With advances in technology and computing devices, this basic link is no longer adequate. The ability to communicate more information, bi-directionally, and at a faster rate allows for the implementation of new processes and applications such as fuel management, advanced diagnostics, redundancy of components at a consist level, etc.
There are a number of ways to create an intra-consist network. Communication may be accomplished by adding high-speed network cables to the locomotives, or wirelessly. A wireless connection has various advantages, including retrofitting relatively easily existing locomotives, and providing a communication means between locomotives that are part of the consist but that are not electrically connected using the MU cable.
As of yet, establishing a communication network between units of a locomotive consist required the intervention of an operator.

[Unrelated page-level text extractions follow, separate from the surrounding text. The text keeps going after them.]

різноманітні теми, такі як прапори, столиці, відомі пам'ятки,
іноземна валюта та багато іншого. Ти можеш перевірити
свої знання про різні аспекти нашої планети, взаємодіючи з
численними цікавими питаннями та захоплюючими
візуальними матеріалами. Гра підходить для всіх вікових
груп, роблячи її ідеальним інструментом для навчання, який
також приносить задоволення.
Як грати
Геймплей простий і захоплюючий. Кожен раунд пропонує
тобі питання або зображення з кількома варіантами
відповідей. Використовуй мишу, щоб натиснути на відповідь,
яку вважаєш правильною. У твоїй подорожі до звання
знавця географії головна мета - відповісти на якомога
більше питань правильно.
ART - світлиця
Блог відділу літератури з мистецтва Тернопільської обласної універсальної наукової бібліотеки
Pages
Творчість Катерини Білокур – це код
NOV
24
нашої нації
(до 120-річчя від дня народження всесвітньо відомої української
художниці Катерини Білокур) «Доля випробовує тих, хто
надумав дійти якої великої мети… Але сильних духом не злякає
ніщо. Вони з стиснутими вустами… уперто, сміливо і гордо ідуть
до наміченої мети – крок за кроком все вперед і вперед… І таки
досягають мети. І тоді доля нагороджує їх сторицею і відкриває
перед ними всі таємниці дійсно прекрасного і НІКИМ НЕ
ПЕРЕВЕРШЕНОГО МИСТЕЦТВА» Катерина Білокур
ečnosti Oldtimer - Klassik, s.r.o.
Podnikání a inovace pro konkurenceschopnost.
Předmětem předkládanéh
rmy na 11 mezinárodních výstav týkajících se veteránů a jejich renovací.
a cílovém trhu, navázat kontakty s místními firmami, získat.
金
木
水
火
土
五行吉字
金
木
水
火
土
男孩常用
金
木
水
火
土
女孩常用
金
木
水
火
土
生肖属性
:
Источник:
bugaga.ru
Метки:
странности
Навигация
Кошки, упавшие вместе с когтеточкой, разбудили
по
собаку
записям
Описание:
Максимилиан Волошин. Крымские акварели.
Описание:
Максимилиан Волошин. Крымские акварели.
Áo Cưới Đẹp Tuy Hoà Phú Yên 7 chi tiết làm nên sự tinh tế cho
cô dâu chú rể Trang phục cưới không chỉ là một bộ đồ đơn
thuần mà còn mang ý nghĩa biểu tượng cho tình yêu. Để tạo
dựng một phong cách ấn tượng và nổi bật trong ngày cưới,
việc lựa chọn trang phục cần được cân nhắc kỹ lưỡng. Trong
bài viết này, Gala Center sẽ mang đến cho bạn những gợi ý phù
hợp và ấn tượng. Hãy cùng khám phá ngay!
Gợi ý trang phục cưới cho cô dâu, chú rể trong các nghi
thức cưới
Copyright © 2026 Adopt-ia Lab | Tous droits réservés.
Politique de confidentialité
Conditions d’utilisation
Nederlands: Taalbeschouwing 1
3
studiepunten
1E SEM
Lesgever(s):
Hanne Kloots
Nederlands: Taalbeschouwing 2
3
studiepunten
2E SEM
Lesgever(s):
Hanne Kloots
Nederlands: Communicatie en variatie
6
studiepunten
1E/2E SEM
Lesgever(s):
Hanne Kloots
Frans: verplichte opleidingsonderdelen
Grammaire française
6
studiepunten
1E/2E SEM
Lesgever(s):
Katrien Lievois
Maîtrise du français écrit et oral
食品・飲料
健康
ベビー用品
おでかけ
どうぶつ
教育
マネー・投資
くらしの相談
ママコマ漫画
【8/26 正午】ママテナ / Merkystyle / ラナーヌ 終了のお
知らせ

The operator would manually configure computers in each of the units by supplying each computer with the data required to connect to the network, including a password, a key code, and/or various parameters required for network communication. This process is time consuming, inefficient and prone to human errors.
The networked inter-locomotive communication systems in the prior art require considerable user intervention for setting up a network, and they are unable to automatically restore themselves in the event of an interruption.
There is a need for an intra-consist networked communication systems and methods that overcomes the above-mentioned shortcomings.